• Supplied records:
-*-
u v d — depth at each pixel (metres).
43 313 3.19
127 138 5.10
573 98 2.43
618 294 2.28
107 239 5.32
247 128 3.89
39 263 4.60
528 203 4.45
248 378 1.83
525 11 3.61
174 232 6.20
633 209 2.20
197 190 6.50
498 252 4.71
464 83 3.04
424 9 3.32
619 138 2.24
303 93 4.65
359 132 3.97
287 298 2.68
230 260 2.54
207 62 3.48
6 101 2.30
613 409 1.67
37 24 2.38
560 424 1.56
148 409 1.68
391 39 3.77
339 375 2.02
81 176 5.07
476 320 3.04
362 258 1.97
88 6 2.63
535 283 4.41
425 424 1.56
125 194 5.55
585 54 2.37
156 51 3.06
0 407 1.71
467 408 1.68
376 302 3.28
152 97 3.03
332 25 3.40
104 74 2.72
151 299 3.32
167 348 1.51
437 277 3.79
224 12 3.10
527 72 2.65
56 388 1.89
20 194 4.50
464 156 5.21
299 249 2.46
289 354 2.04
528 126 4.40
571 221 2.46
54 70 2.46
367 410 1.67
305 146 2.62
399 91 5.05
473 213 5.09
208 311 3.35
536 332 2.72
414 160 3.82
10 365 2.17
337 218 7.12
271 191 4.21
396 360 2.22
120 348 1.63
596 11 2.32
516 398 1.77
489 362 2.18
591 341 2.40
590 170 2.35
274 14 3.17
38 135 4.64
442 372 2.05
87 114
-*-
• Exercise brief:
All of the entries, from the first line to the last, should be duplicated exactly.

• Solution:
u v d — depth at each pixel (metres).
43 313 3.19
127 138 5.10
573 98 2.43
618 294 2.28
107 239 5.32
247 128 3.89
39 263 4.60
528 203 4.45
248 378 1.83
525 11 3.61
174 232 6.20
633 209 2.20
197 190 6.50
498 252 4.71
464 83 3.04
424 9 3.32
619 138 2.24
303 93 4.65
359 132 3.97
287 298 2.68
230 260 2.54
207 62 3.48
6 101 2.30
613 409 1.67
37 24 2.38
560 424 1.56
148 409 1.68
391 39 3.77
339 375 2.02
81 176 5.07
476 320 3.04
362 258 1.97
88 6 2.63
535 283 4.41
425 424 1.56
125 194 5.55
585 54 2.37
156 51 3.06
0 407 1.71
467 408 1.68
376 302 3.28
152 97 3.03
332 25 3.40
104 74 2.72
151 299 3.32
167 348 1.51
437 277 3.79
224 12 3.10
527 72 2.65
56 388 1.89
20 194 4.50
464 156 5.21
299 249 2.46
289 354 2.04
528 126 4.40
571 221 2.46
54 70 2.46
367 410 1.67
305 146 2.62
399 91 5.05
473 213 5.09
208 311 3.35
536 332 2.72
414 160 3.82
10 365 2.17
337 218 7.12
271 191 4.21
396 360 2.22
120 348 1.63
596 11 2.32
516 398 1.77
489 362 2.18
591 341 2.40
590 170 2.35
274 14 3.17
38 135 4.64
442 372 2.05
87 114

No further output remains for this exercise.